A re-entry arrhythmia occurs with a signal that, rather than traveling from one end of the heart to the other, actually circuits the heart recurrently. Normally, each cell will transmit a signal once in a certain, short period of time. However, when the signal is transmitted slowly in an area of the heart, it can be treated by the cells as a new signal causing an abnormal rhythm.

Triggered activity is rare though it can be caused by anti-arrhythmic medications. It is a problem within the ionic channels within cardiac muscle cells leading to abnormal transmission of signals and resulting in a sustained abnormal rhythm.

Common arrhythmia classes by the arrhythmia’s origin are: atrial, atrioventricular, junctional arrhythmias, ventricular, and heart blocks. These, in turn are subdivided and are very specific to an area of the heart.

Treatment for Arrhythmia

Treatment for arrhythmia is according to the specific arrhythmia.
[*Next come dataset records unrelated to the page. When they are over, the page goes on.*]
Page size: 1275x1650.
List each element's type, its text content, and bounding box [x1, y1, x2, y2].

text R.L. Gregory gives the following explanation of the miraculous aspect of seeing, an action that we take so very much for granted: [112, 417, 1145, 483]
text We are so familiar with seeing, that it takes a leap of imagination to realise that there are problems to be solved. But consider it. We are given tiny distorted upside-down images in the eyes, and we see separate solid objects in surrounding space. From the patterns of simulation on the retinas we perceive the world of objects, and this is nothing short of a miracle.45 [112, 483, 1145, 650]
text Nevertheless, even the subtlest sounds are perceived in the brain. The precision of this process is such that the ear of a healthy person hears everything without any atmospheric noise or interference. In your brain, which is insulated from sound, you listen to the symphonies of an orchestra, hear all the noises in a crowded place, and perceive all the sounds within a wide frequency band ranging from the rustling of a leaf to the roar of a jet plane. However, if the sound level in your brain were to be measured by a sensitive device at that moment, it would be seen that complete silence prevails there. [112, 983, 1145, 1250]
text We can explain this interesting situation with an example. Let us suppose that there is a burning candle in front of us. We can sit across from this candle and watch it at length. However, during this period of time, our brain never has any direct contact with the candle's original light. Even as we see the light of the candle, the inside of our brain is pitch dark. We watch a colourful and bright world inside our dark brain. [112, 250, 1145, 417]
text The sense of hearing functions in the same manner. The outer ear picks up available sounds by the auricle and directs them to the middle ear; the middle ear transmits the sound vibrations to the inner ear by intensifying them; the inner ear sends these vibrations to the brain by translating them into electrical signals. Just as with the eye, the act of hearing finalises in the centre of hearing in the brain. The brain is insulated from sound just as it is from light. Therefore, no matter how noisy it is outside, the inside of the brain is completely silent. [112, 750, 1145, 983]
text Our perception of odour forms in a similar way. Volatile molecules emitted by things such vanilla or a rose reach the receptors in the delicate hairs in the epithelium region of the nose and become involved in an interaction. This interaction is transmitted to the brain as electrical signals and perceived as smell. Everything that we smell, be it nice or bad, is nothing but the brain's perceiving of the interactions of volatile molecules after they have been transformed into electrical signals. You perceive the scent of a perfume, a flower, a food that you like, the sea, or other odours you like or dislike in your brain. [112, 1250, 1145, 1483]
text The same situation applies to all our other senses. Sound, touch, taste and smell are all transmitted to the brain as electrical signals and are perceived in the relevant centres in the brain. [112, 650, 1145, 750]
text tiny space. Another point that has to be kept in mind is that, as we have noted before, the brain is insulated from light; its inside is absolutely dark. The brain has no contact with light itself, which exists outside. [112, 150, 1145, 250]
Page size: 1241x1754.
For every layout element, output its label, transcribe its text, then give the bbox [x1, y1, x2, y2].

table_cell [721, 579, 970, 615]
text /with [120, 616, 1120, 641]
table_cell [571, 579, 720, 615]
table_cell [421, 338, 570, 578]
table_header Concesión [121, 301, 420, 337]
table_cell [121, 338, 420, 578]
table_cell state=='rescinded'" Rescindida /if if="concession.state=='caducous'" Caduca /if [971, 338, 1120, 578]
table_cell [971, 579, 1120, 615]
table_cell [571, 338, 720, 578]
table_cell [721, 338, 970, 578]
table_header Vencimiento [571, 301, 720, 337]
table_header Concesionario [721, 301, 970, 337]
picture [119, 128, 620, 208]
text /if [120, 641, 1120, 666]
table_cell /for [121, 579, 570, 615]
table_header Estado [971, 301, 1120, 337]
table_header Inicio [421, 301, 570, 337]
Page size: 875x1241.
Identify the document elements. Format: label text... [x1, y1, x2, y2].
Many arrhythmias require no treatment at all. Others require immediate emergency treatment - especially in the case of ventricular fibrillation. Other treatment for arrhythmia involve anti-arrhythmic medications, vagus nerve stimulation - vagal maneuvers, electrical intervention, and electrical cautery utilizing specialized catheter labs.

While there are a number of anti-arrhythmic medications, each with its own mechanism for efficacy, nearly all have the potential to cause arrhythmia. Vagal maneuvers involve such activities as holding one’s breath for a few moments, placing one’s face in cold water, and even coughing. Electrical intervention may take the form of external shocks to the chest wall as with cardioversion, or it may be internal via electrodes typically with a pacemaker or an implantable cardioverter-defibrillator. Finally, electrical cautery consists of the accurate discovery of abnormal areas of signal transmission in the heart through fine probes mapping the heart’s electrical activity followed by the destruction of those areas through heat or cold or electrical or laser probes.

How is Heart Arrhythmia Prevented?

A number of compounds may prevent cardiac arrhythmia including fish oil and melatonin as well as taurine. As with anti-arrhythmic medications, prevention of arrhythmia is specific to each case and requires a physician’s supervision.

Living With Heart Arrhythmia

Cardiac arrhythmia, treated properly by a physician, need not be life-threatening. Treatment for arrhythmia, while as varied as the types of arrhythmias themselves, can be performed, and, indeed, many arrhythmias need not even be treated. As always, especially concerning such an important organ as the heart, always consult a physician for the treatment of arrhythmia.